# Before-and-after object lists
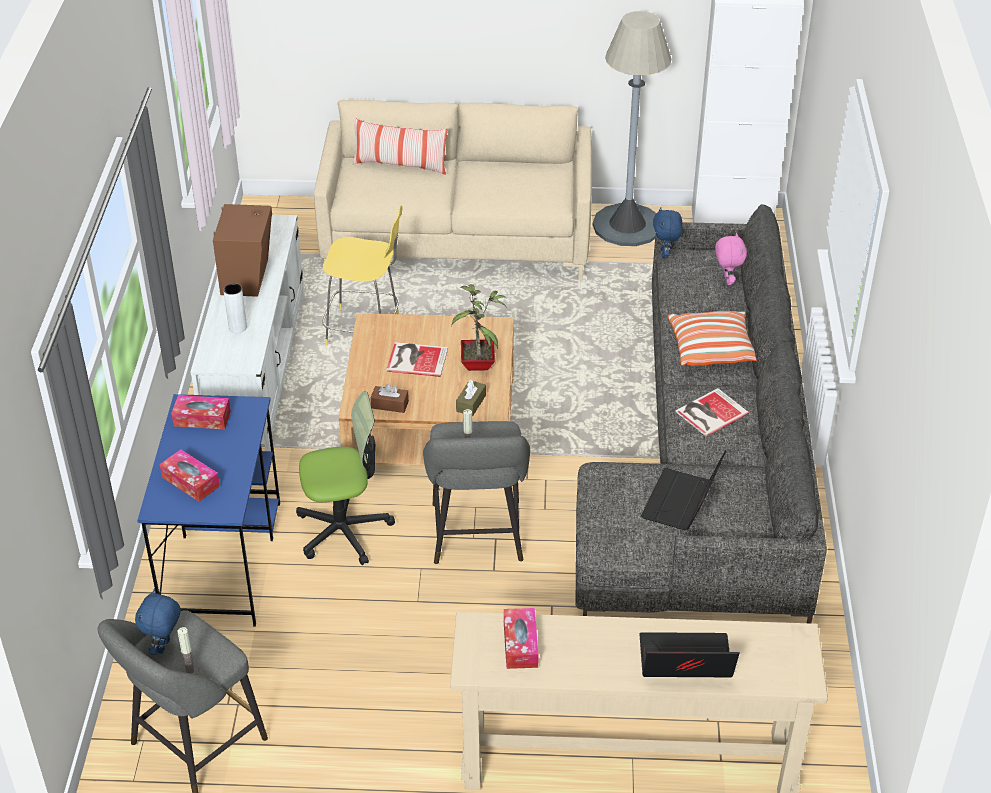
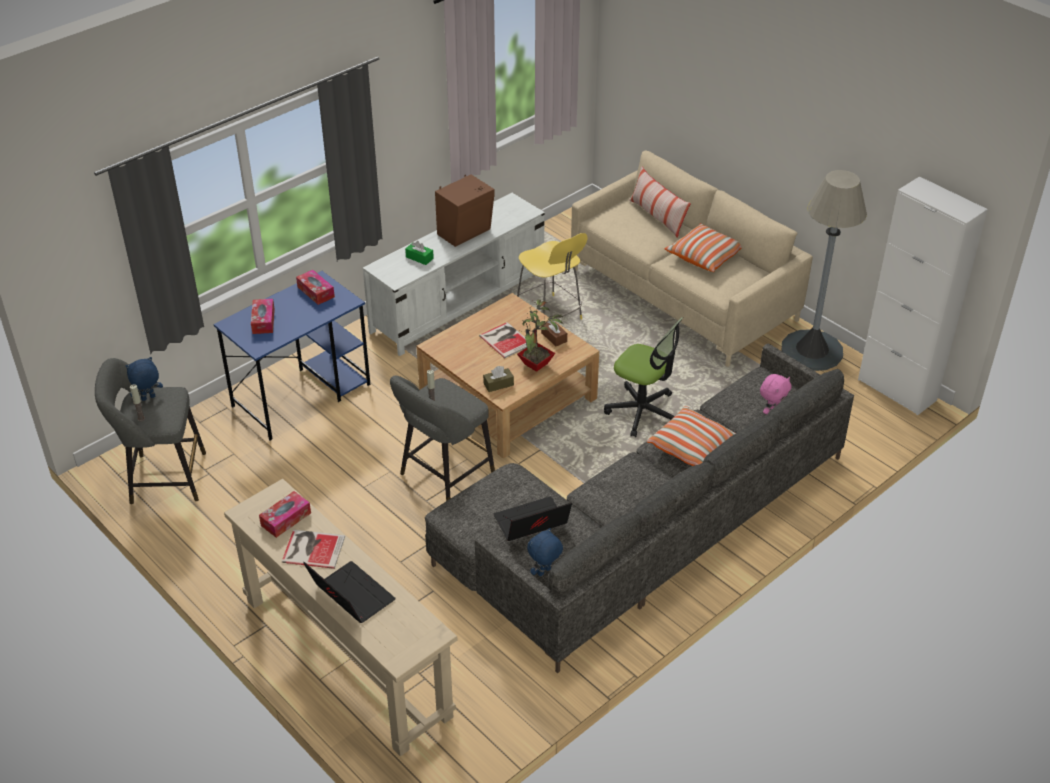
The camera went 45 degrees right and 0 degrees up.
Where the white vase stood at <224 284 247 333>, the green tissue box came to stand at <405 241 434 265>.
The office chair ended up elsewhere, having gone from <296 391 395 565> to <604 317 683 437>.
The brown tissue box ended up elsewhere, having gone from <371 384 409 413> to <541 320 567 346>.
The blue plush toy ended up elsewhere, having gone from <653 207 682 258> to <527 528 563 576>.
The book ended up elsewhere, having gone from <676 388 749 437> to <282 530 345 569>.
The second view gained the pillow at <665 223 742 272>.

# HOW TO COMPLETE THIS TASK
Repeat the records above exactly, leaving out the pictures.

# WRITTEN SOLUTION
The camera went 45 degrees right and 0 degrees up.
Where the white vase stood at <224 284 247 333>, the green tissue box came to stand at <405 241 434 265>.
The office chair ended up elsewhere, having gone from <296 391 395 565> to <604 317 683 437>.
The brown tissue box ended up elsewhere, having gone from <371 384 409 413> to <541 320 567 346>.
The blue plush toy ended up elsewhere, having gone from <653 207 682 258> to <527 528 563 576>.
The book ended up elsewhere, having gone from <676 388 749 437> to <282 530 345 569>.
The second view gained the pillow at <665 223 742 272>.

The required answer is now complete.